**INSTRUCTIONS FOR THE TASK:** Write out every entry exactly; the pictures do not belong in the copy.

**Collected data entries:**
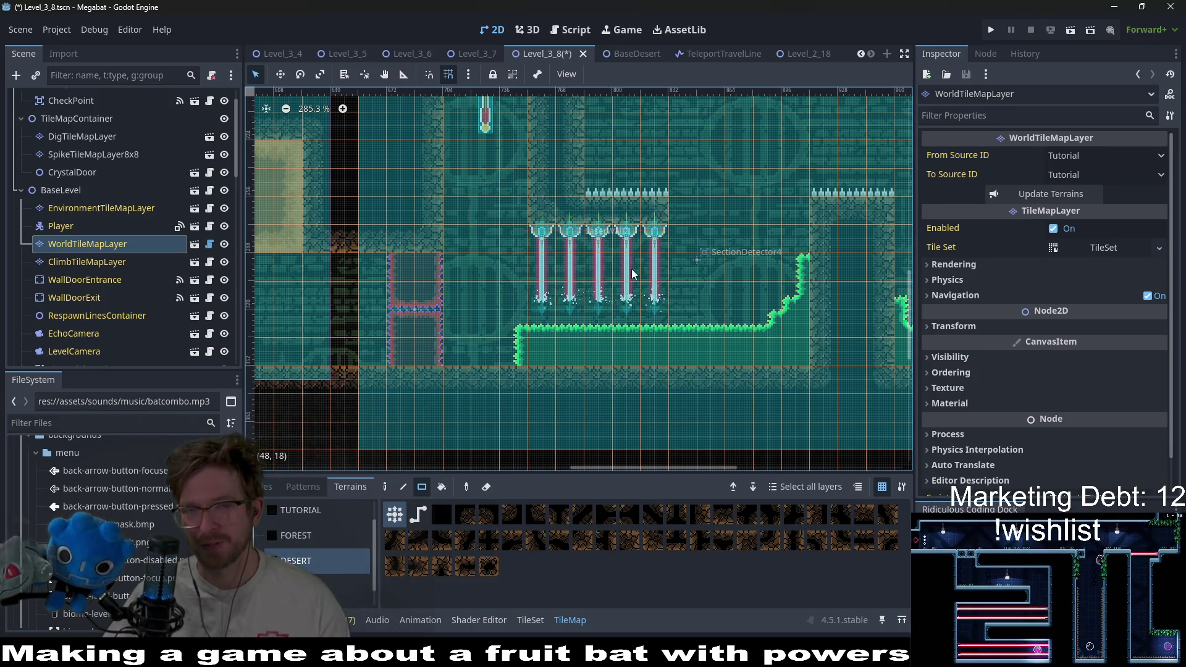
pyautogui.scroll(3, 617, 373)
pyautogui.hscroll(2, 618, 372)
pyautogui.scroll(-2, 606, 346)
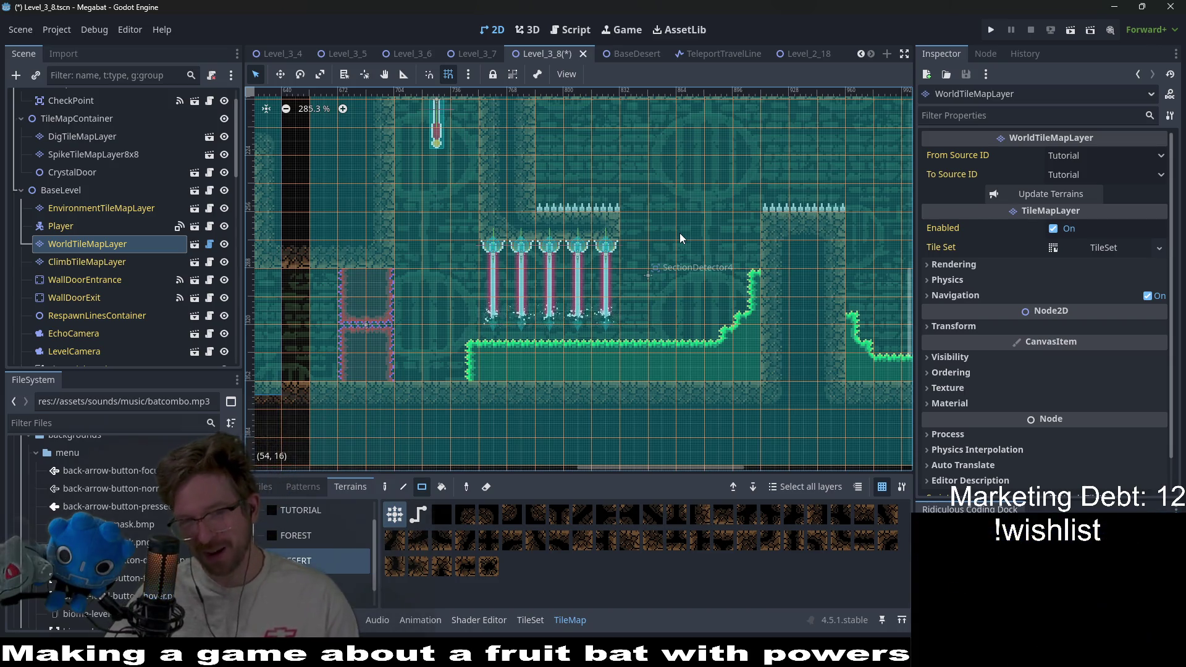
pyautogui.moveTo(550, 247); pyautogui.dragTo(510, 282)
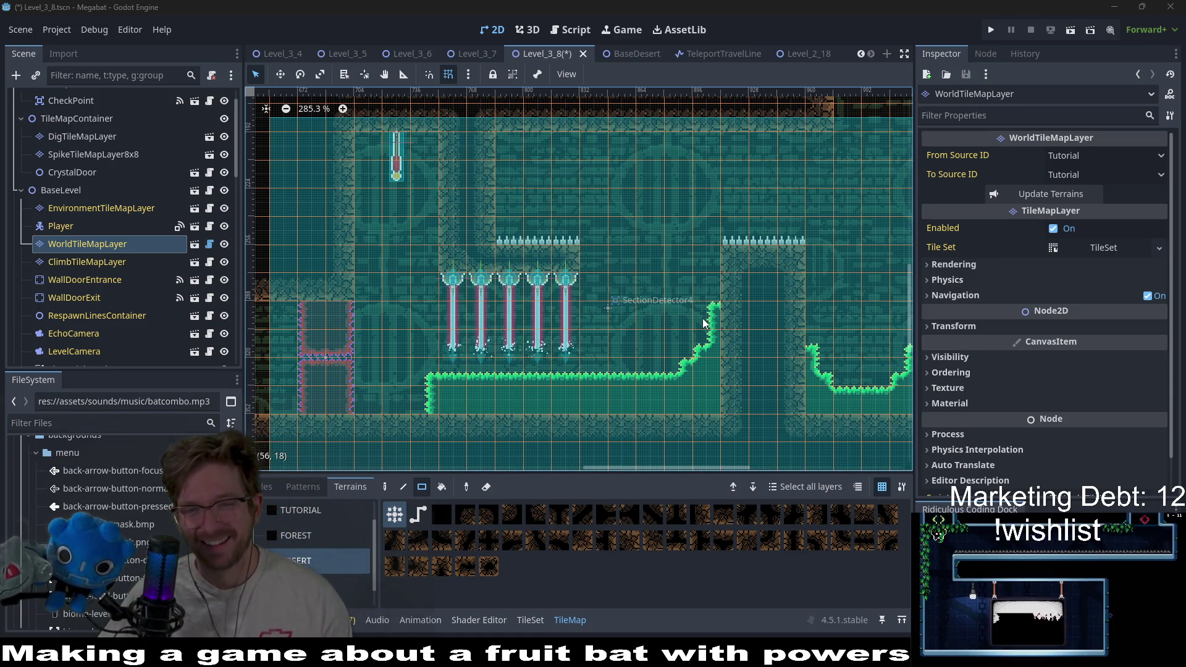
pyautogui.scroll(4, 796, 234)
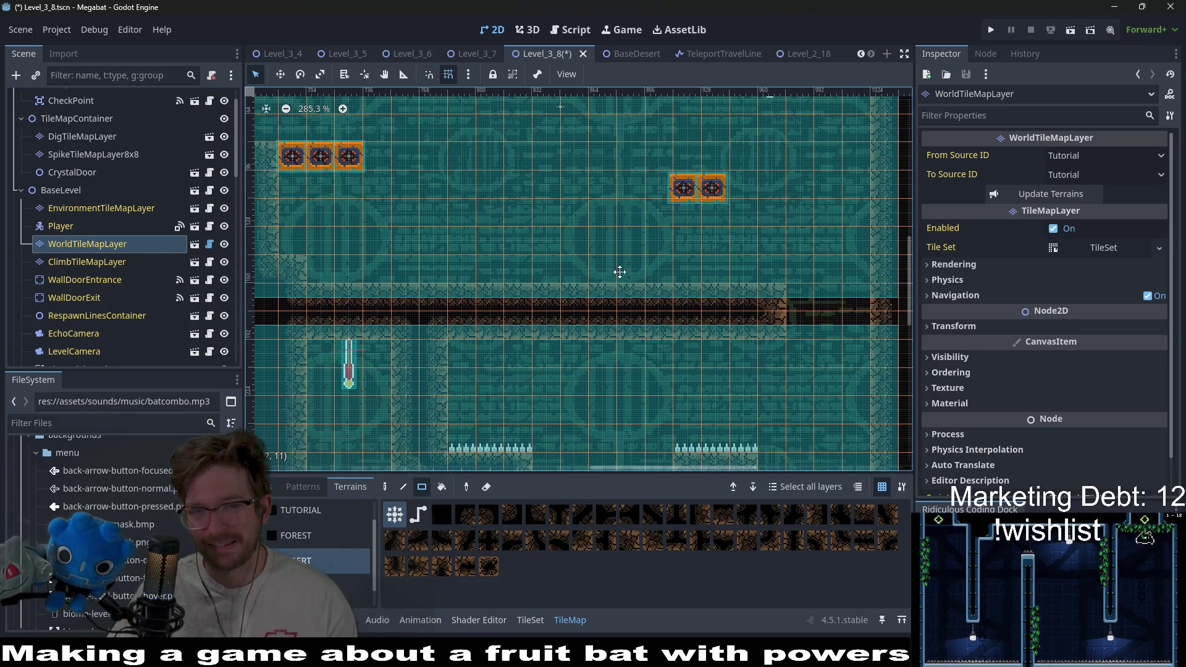
pyautogui.hscroll(-3, 710, 291)
pyautogui.scroll(-1, 710, 290)
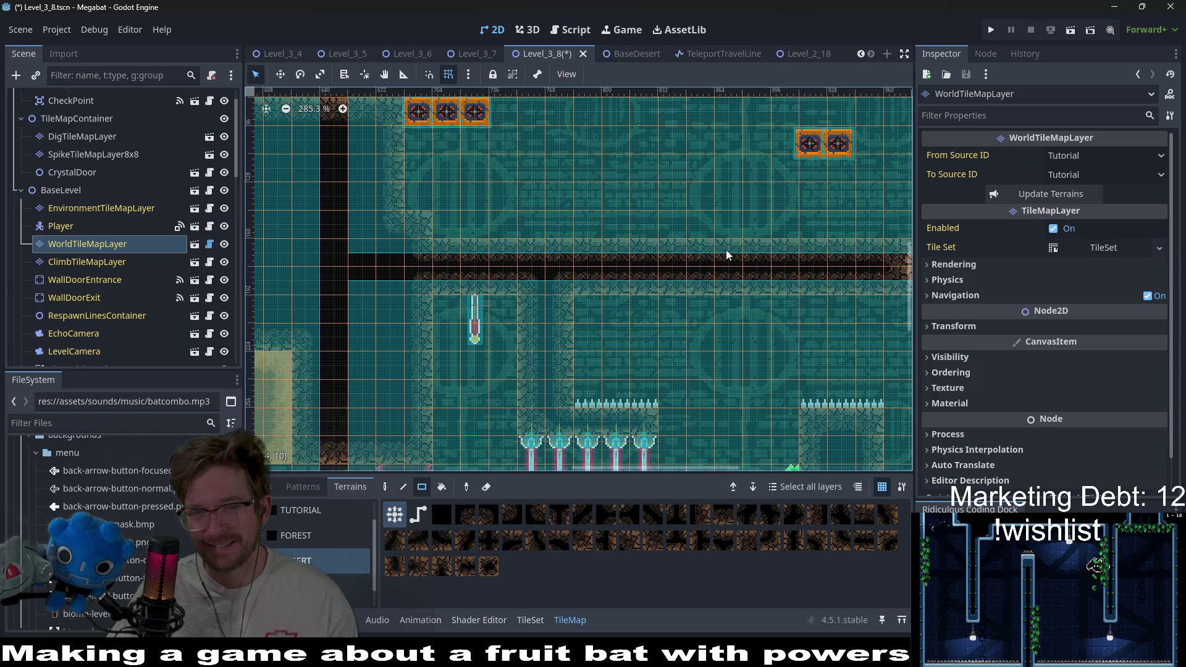
pyautogui.scroll(-5, 726, 254)
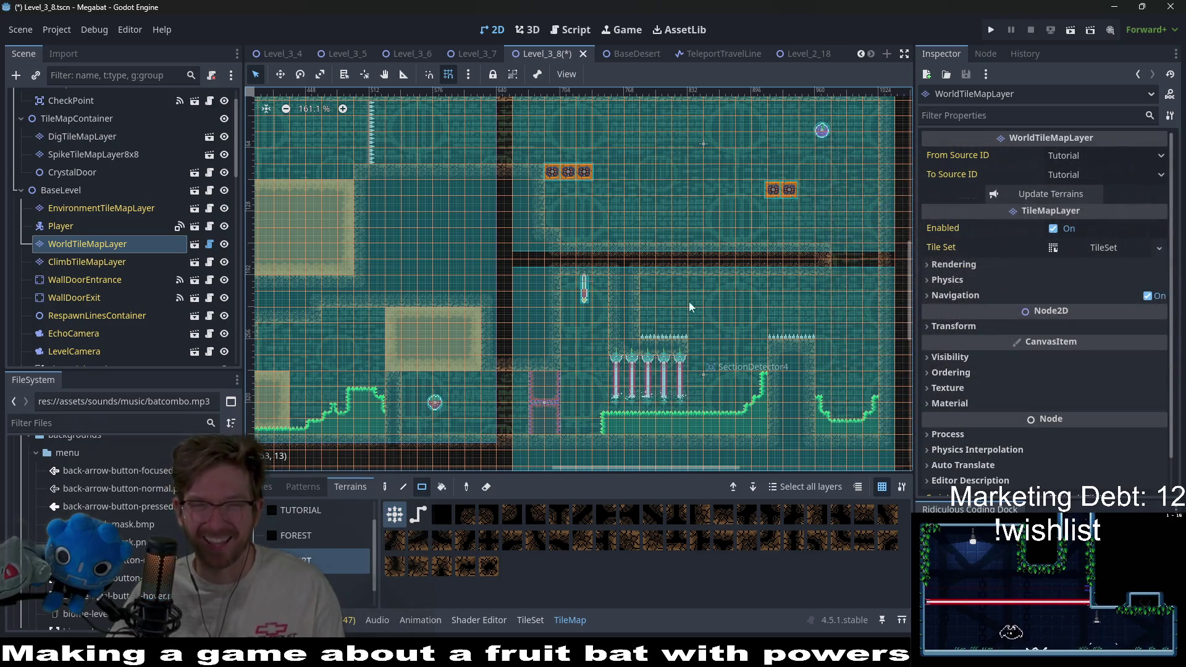
pyautogui.scroll(2, 142, 210)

**RESULT:**
pyautogui.scroll(3, 617, 373)
pyautogui.hscroll(2, 618, 372)
pyautogui.scroll(-2, 606, 346)
pyautogui.moveTo(550, 247); pyautogui.dragTo(510, 282)
pyautogui.scroll(4, 796, 234)
pyautogui.hscroll(-3, 710, 291)
pyautogui.scroll(-1, 710, 290)
pyautogui.scroll(-5, 726, 254)
pyautogui.scroll(2, 142, 210)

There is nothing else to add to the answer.